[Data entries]

***

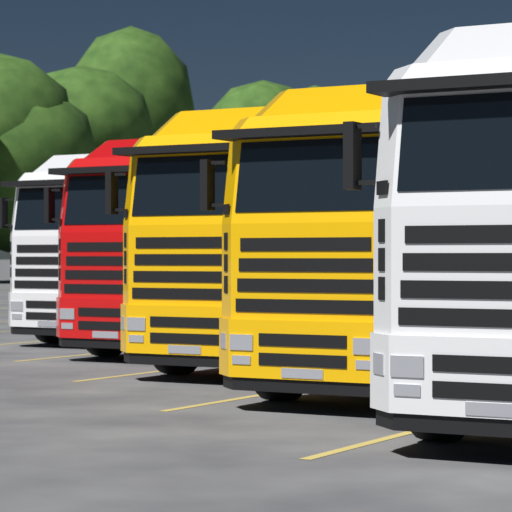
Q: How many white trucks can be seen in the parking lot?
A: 2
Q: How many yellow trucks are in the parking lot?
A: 2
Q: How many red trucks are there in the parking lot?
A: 1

***

WRITTEN TASK – Can you reproduce every line of the items above word for word, leaving out the pictures?

WRITTEN SOLUTION –
Q: How many white trucks can be seen in the parking lot?
A: 2
Q: How many yellow trucks are in the parking lot?
A: 2
Q: How many red trucks are there in the parking lot?
A: 1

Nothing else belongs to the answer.